- **TEXTAUSZUG**
○ ○ ○ ○

Bildqualität Marke: Vor meiner Haustür im Halbdunkeln

„Ent­wick­lungs­po­li­tik darf nicht in ihrer Nische blei­ben, son­dern ge­hört in die Mit­te der Ge­sell­schaft“, sagte Dirk Niebel, der unter anderem dafür bekannt sein dürfte, dass er vor seinem Amtsantritt für die Abschaffung des Bundesministeriums für wirtschaftliche Zusammenarbeit und Entwicklung (BMZ) lobbyiert hat, auf der Pressekonferenz zum Startschuss für die neue Plakatkampagne.

Und was liegt da nahe? Richtig: Entwicklungspolitik mit Hilfe von Tieren zu vermitteln. Und nicht etwa über niedliche Tierbabies – wie der Digital Native jetzt gemeinhin erwarten dürfte – sondern über die Big Five. Die Big Five, das sind die 5 afrikanischen Tierarten (Elefant, Nashorn, Büffel, Löwe, Leopard), die wohlhabende Großwildjäger auf dem Kontinent früher unbedingt erlegen wollten, weil diese eben am schwersten zu erwischen waren. Heutzutage wird der Begriff vor allem im Zusammenhang mit Safaris in Afrikas Nationalparks genutzt, bei denen die meisten Touristen inzwischen nur noch Fotos schießen wollen. Prinzipiell handelt es sich dabei also um ein koloniales Relikt. Während der Rest der Welt derzeit eher auf das – berechtigterweise auch kritisierte, weil häufig positivistisch eingefärbte – „Rebranding“ Afrikas setzt, blickt das BMZ also lieber mal in die Vergangenheit. Bedenkt man die Haltung großer Teile der FDP-Anhängerschaft gegenüber der deutschen Kolonialgeschichte, muss das nicht unbedingt verwundern. Eine Anerkennung des Genozids an Herero und Nama im früheren „Deutsch-Südafrika“ verweigern beispielsweise sowohl CDU als auch FDP bis heute.

○ ○ ○ ○

- **DATENAUSZUG**
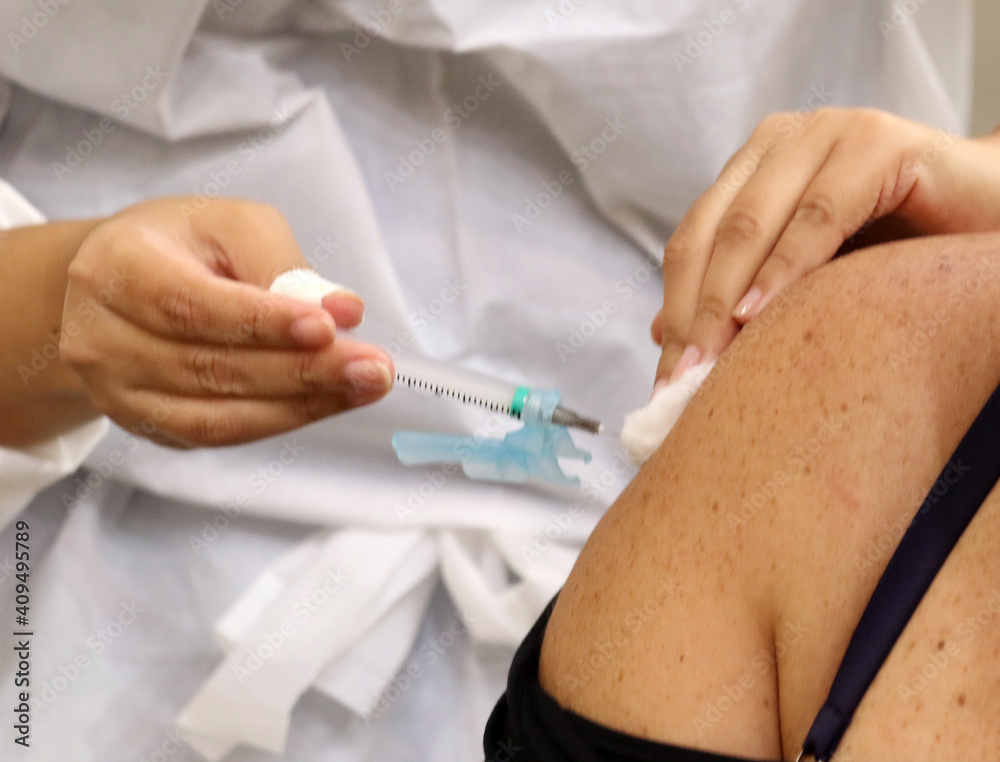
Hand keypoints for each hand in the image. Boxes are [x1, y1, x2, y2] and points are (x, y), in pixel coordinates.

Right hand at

○ ○ ○ ○

- **AUFGABEN**
**1)** Welche fünf Tierarten zählt der Textauszug zu den Big Five?
**2)** Schreib aus dem Textauszug die Stelle von „Bildqualität Marke: Vor“ bis „die neue Plakatkampagne.“ wortgetreu ab.
**3)** Führe den Text über die Plakatkampagne des BMZ im Anschluss an seinen letzten Satz weiter.

- **LÖSUNGEN**
**1)** Elefant, Nashorn, Büffel, Löwe und Leopard.

**2)**
Bildqualität Marke: Vor meiner Haustür im Halbdunkeln

„Ent­wick­lungs­po­li­tik darf nicht in ihrer Nische blei­ben, son­dern ge­hört in die Mit­te der Ge­sell­schaft“, sagte Dirk Niebel, der unter anderem dafür bekannt sein dürfte, dass er vor seinem Amtsantritt für die Abschaffung des Bundesministeriums für wirtschaftliche Zusammenarbeit und Entwicklung (BMZ) lobbyiert hat, auf der Pressekonferenz zum Startschuss für die neue Plakatkampagne.

**3)**
Tatsächlich orientieren sich die „Big Five“ an den Millenniums-Entwicklungszielen, sind also durchaus große Themen der zeitgenössischen Entwicklungszusammenarbeit. Zu den jeweiligen Themen Menschenrechte/Demokratie, Armutsbekämpfung, Verbesserung der Bildung/des Zugangs zu Bildung, Erhalt der Artenvielfalt sowie nachhaltige Rohstoffsicherung wird dem Nutzer der Website eine Frage gestellt. Hier beschränkt man sich nicht mehr nur auf die Arbeit des BMZ in Afrika, sondern lobpreist dessen Tätigkeiten überall in der Welt.
Mein Favorit dabei war klar: Deutschland hat sich finanziell an einer Studie zu „Ökosystemdienstleistungen“ beteiligt – das interessiert die „gesellschaftliche Mitte“ sicherlich brennend. Allein die Vokabel klingt schon wie ein Kampfbegriff der FDP. Leider wird anschließend jedoch nicht verraten, welche Sanktionen zum Beispiel arbeitsmüden Honigbienen angedroht werden könnten, sollten diese der spätrömischen Dekadenz frönen.
Projektpartner oder Menschen in Partnerländern, die von BMZ-Projekten profitieren, lernt man leider nicht kennen. Der visuelle Teil der Kampagne beschränkt sich ausschließlich auf die Tiere, wenngleich auch Themen wie Bildung und Menschenrechte angeschnitten werden.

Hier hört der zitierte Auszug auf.